Après analyse, l’économie du pays devrait croître de 1,0 % en 2023, contre 1,5 % en 2022, et se redresser modérément pour atteindre 1,5 % en 2024, tandis que l’inflation devrait rester élevée.
Par ailleurs, la mise en œuvre du programme a été mitigée pour la première revue, dans un contexte macroéconomique difficile au cours du premier semestre de l’année.
Dans ce cadre, les autorités ont pris des mesures pour s’assurer que les objectifs de fin décembre 2023 soient atteints, notamment en renforçant la mobilisation des recettes. De même qu’elles restent déterminées à mener des politiques rigoureuses.

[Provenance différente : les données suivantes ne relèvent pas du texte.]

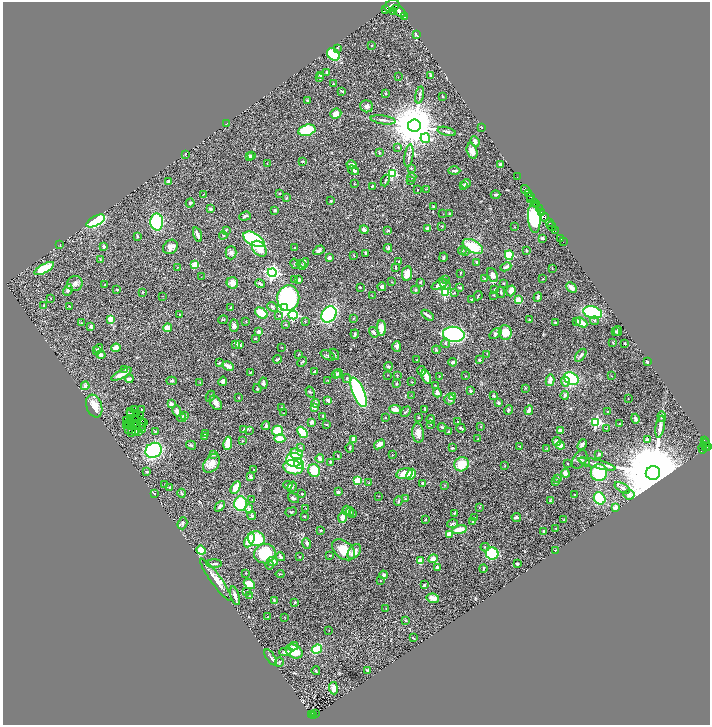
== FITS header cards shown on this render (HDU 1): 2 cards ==
NAXIS1  =                 1415
NAXIS2  =                 1445

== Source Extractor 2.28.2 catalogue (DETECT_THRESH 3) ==
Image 1415 x 1445 px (HDU 1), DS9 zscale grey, zoomed out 1/2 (1 PNG px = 2 x 2 image px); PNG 712 x 727 px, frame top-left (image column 2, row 1445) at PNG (3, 2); each listed source drawn as its Kron ellipse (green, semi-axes under 4 px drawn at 4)
Background 0.656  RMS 0.026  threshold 0.0792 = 3 sigma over >= 5 px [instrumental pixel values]
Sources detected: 525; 36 cannot appear on this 1/2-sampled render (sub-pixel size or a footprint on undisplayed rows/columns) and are neither listed nor drawn; the other 489 listed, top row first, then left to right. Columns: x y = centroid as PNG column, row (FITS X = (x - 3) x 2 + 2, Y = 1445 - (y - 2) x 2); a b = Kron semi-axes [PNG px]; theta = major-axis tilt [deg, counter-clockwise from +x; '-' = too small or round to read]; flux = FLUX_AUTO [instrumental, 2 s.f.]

Au cours de cet examen, le Conseil d’administration a également approuvé la demande de dérogation des autorités pour non-respect de certains critères de performance. En outre, il a achevé l’examen des assurances de financement dans le cadre de la FEC.
Le conseil d’administration a également approuvé le rééchelonnement de l’accès au titre de la FEC afin de mieux aligner les décaissements du FMI sur le calendrier des besoins de la balance des paiements de la RCA.